→ Directive A
Show each line of the listing below that contains the word "колісні".

→ Provided text
<<<<

Opinion 25-122

 

September 10, 2025

 

Digest:  A full-time judge may participate in a low-stakes online fantasy football league composed of attorneys who seldom appear in the judge’s court and are former colleagues or acquaintances of the judge.  Should an attorney acquaintance appear in a proceeding before the judge, neither disqualification nor disclosure is required merely because they are members of the same league, provided the judge can be fair and impartial.

 

Rules:   Judiciary Law § 14; 22 NYCRR 100.2; 100.2(A)-(B); 100.3(E)(1); 100.4(A)(1)-(3); Opinions 18-65; 12-151; 11-125; White v Cuomo, 38 NY3d 209 (2022).

 

Opinion:

 

          A full-time judge asks if he/she may participate in an online fantasy football league[1] with attorneys who could potentially appear before him/her.  The judge states that this “low-stakes” ($20-$100 limit) fantasy football league is made up of lawyers who are either former colleagues or acquaintances of the judge and who seldom, if ever, appear in the judge’s court.  Interaction between league members mostly takes place during an online “draft” period before the start of the football season, when league members select players for their fantasy teams.  Once the fantasy league season begins, there is little to no communication among the league members; the league holds no in-person events, draft or watch parties, or end-of-season wrap-up events.  Members may follow weekly statistical results of each league member online.

>>>>

→ Directive B
Quote the judicial ethics opinion above in full, word for word.

(Data items)
<<<<

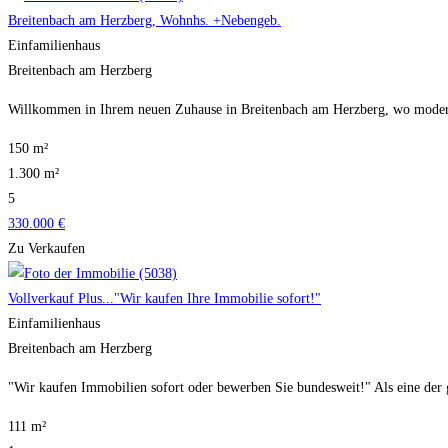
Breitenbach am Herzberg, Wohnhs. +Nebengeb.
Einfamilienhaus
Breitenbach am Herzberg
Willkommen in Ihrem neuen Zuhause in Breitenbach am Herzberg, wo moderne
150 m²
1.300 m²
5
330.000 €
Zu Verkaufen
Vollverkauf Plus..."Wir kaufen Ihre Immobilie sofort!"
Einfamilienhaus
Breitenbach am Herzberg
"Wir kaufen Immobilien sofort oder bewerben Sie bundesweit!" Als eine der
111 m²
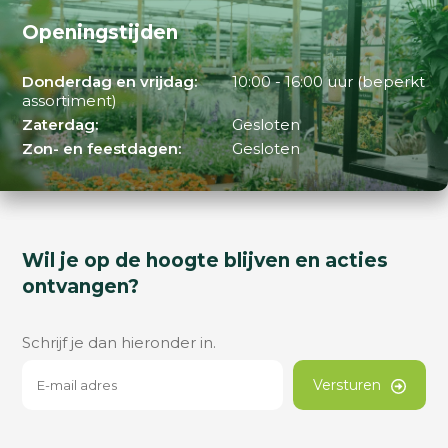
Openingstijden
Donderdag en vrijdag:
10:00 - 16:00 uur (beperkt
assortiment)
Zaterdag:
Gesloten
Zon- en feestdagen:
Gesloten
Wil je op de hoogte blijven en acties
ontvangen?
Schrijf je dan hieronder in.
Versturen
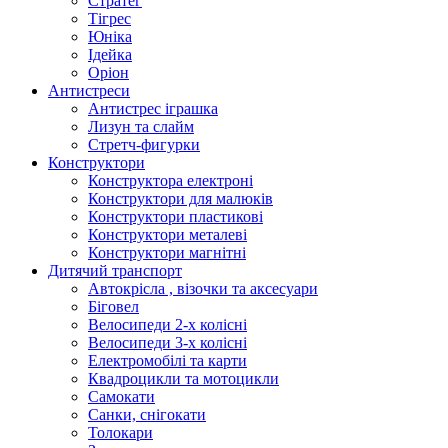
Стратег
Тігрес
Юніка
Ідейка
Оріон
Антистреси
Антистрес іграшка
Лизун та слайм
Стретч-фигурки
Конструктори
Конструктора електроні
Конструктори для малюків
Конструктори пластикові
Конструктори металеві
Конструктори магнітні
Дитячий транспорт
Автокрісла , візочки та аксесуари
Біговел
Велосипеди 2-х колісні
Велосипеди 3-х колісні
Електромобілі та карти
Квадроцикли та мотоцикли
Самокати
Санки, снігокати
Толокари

>>>>
<<<<

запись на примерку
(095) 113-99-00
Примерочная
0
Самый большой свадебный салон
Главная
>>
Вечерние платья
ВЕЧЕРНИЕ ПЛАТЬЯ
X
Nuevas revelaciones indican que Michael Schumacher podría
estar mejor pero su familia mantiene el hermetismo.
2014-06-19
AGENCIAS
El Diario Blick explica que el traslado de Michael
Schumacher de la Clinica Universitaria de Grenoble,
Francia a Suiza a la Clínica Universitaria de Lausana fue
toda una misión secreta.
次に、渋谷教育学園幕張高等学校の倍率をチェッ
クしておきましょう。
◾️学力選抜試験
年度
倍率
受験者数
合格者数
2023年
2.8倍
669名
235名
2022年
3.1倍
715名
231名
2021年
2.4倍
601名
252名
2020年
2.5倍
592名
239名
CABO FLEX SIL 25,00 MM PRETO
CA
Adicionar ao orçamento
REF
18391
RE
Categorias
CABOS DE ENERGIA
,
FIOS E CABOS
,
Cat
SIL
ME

>>>>

→ Response area A
Велосипеди 2-х колісні
Велосипеди 3-х колісні

→ Response area B
Opinion 25-122

 

September 10, 2025

 

Digest:  A full-time judge may participate in a low-stakes online fantasy football league composed of attorneys who seldom appear in the judge’s court and are former colleagues or acquaintances of the judge.  Should an attorney acquaintance appear in a proceeding before the judge, neither disqualification nor disclosure is required merely because they are members of the same league, provided the judge can be fair and impartial.

 

Rules:   Judiciary Law § 14; 22 NYCRR 100.2; 100.2(A)-(B); 100.3(E)(1); 100.4(A)(1)-(3); Opinions 18-65; 12-151; 11-125; White v Cuomo, 38 NY3d 209 (2022).

 

Opinion:

 

          A full-time judge asks if he/she may participate in an online fantasy football league[1] with attorneys who could potentially appear before him/her.  The judge states that this “low-stakes” ($20-$100 limit) fantasy football league is made up of lawyers who are either former colleagues or acquaintances of the judge and who seldom, if ever, appear in the judge’s court.  Interaction between league members mostly takes place during an online “draft” period before the start of the football season, when league members select players for their fantasy teams.  Once the fantasy league season begins, there is little to no communication among the league members; the league holds no in-person events, draft or watch parties, or end-of-season wrap-up events.  Members may follow weekly statistical results of each league member online.